May 15 - SAS launch attack against Argentines on Pebble Island, an outpost which could have given early warning of the British fleet.
May 18 - Argentine junta rejects British peace proposals.
May 20 - UN peace talks fail, ending any hope of diplomatic solution to the crisis.
May 21 - British troops land on San Carlos Water on East Falkland.
May 23 - British frigate Antelope hit and later sinks.
May 25 - British destroyer HMS Coventry bombed with 20 deaths. Container ship Atlantic Conveyor hit with loss of 12 crew.
May 28 - Battle for Darwin and Goose Green.
May 31 - Argentine positions on Mount Kent and Mount Challenger taken.
June 3 - British landing craft Sir Galahad and Sir Tristram bombed, 51 troops killed.
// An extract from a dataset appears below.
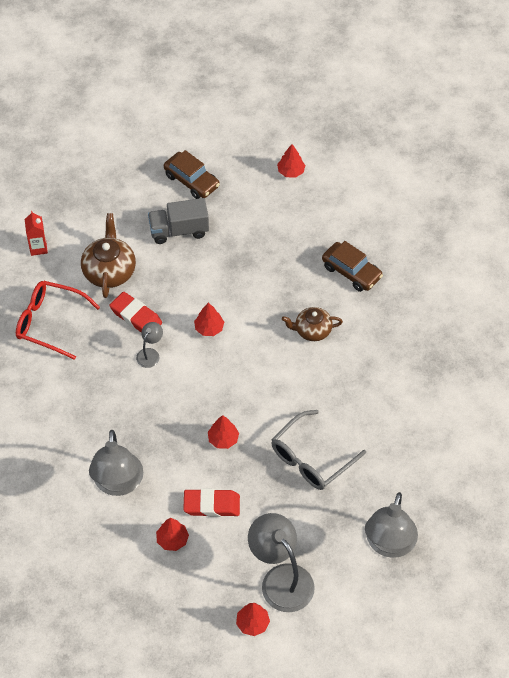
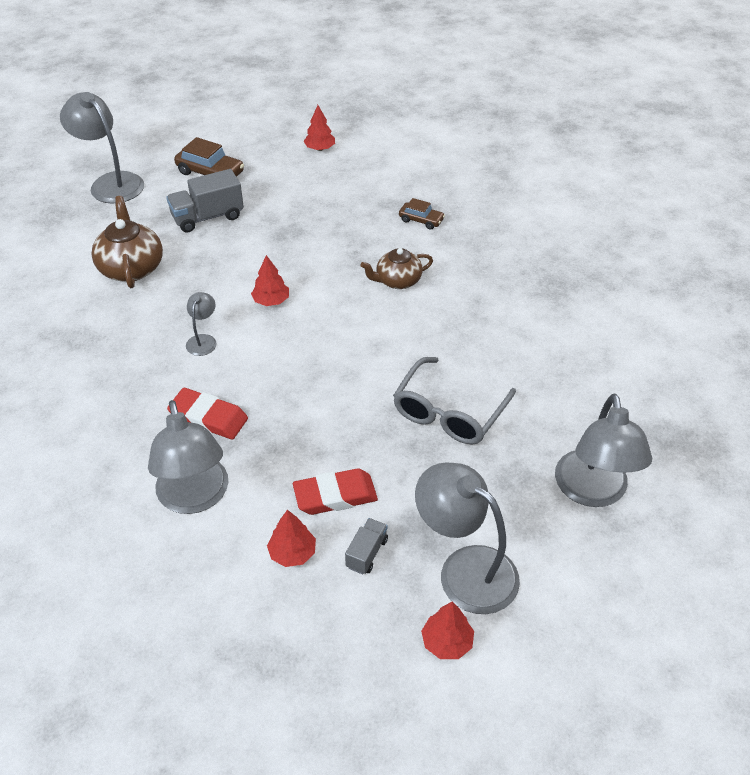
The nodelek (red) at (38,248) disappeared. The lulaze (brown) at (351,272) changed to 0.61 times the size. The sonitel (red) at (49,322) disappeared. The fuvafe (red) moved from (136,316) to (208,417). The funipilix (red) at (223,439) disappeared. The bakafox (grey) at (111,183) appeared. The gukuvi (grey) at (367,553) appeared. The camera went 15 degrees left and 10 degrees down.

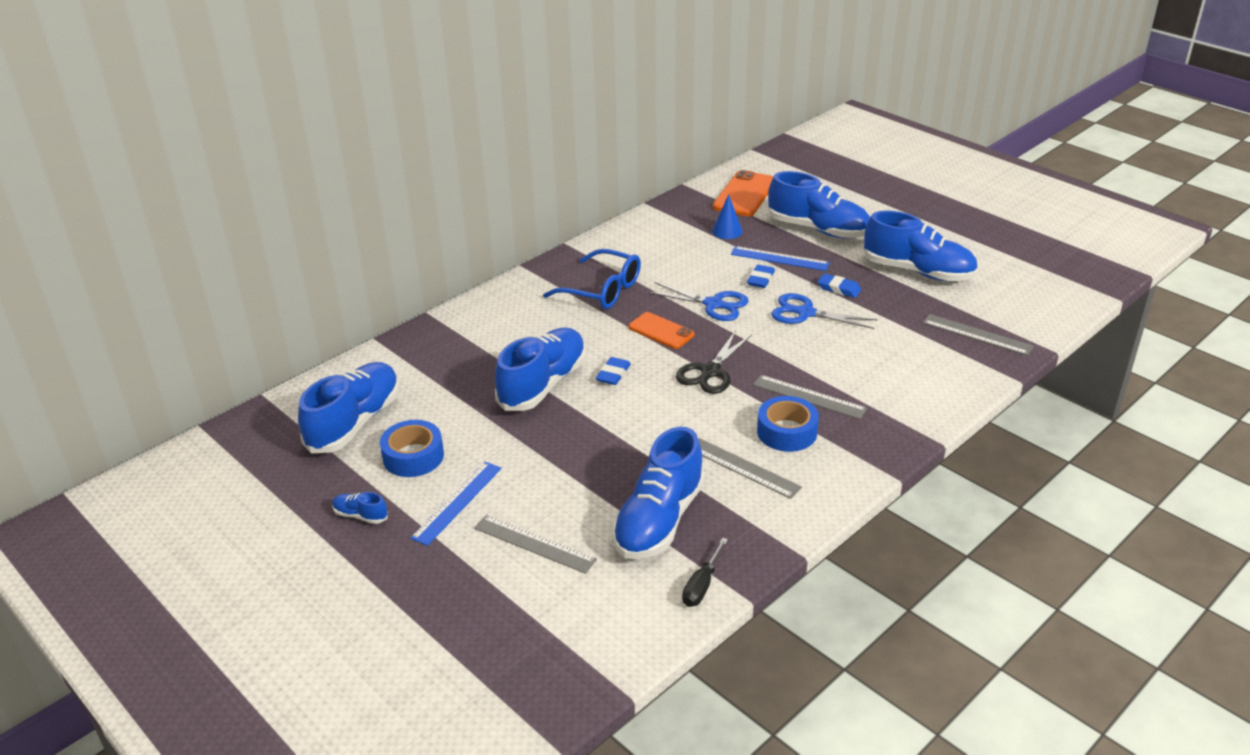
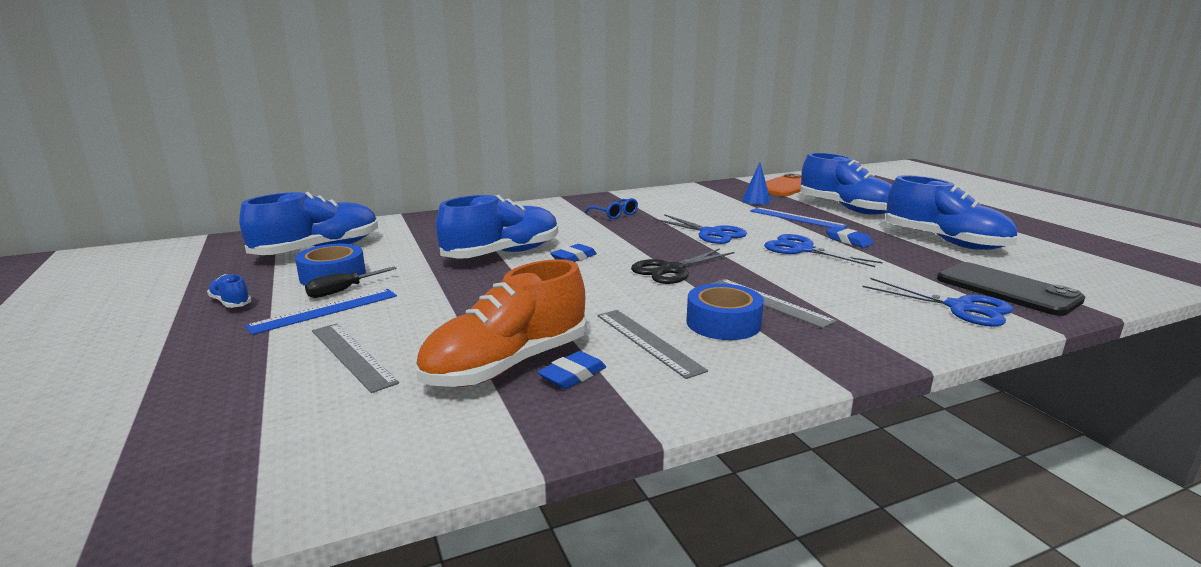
The sonitel (blue) at (602,290) changed to 0.55 times the size. The fuvafe (blue) moved from (760,279) to (572,375). The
June 11 - Mount Longdon, Two Sisters and Mount Harriet taken. Three islanders killed during naval bombardment of Stanley.
June 12 - British destroyer HMS Glamorgan hit by shore launched Exocet missile, 13 die.
June 13 - Final Argentine positions on Mount William, Wireless Ridge and Mount Tumbledown taken.
June 14 - British forces liberate Stanley.
June 20 - British forces declare end to hostilities.
July 11 - Requisitioned cruise liner Canberra arrives home at Southampton.
* The war was fought in 1982 between Argentina and Britain over the disputed Falkland Islands, South Georgia and the South Sandwich Islands.
* The Falkland Islands consist of two large and many small islands in the South Atlantic east of Argentina. Their name and ownership have long been disputed.
* The initial invasion was considered by Argentina as reoccupation of its own territory and by the UK as an invasion of a British overseas territory.
* In the period leading up to the war, Argentina was in the midst of an economic crisis and large-scale civil unrest against the repressive military junta who had governed the country since 1976.
* The Argentine military government, headed by General Leopoldo Galtieri, sought to maintain power by diverting public attention.
* On April 2, Galtieri ordered the invasion of the Falkland Islands, triggering the conflict.
* Britain was initially taken by surprise, but launched a naval task force of 110 ships and 28,000 personnel to retake the islands.
* It was on May 21, 1982, that Royal Marines from 3 Commando Brigade conducted an amphibious assault that secured the beach at San Carlos, from which British forces were able to retake the Falklands.
* Argentina's forces surrendered the island's capital Port Stanley on June 14, 1982.
* Nearly 1,000 people died during the 74-day battle, including 255 British servicemen, 655 Argentines and three islanders.
* There were also 1,188 Argentine and 777 British casualties in addition to the war dead; some of these service personnel were later to die of their injuries.
* The South American country still lays claim to the islands, which it calls the Malvinas, but in the years since the conflict it has sought a diplomatic resolution.
Did you know?
* During the occupation, the Falkland Islanders were commanded to drive on the right side of the road. Following liberation, they immediately reverted to driving on the left. But the Argentines continued to drive on the right.
This led to occasional games of "chicken".
* The local vet and a school teacher friend used the former's gelding shears to cut Argentine military telephone lines.
* On the night of the battle for Longdon, a local woman led a caravan of medical vehicles, blacked out to avoid attracting Argentine attention, to the front line.
She wore white gloves to indicate to the drivers in the darkness, and carried a morphine needle so that she could inject herself in case she stepped on a mine.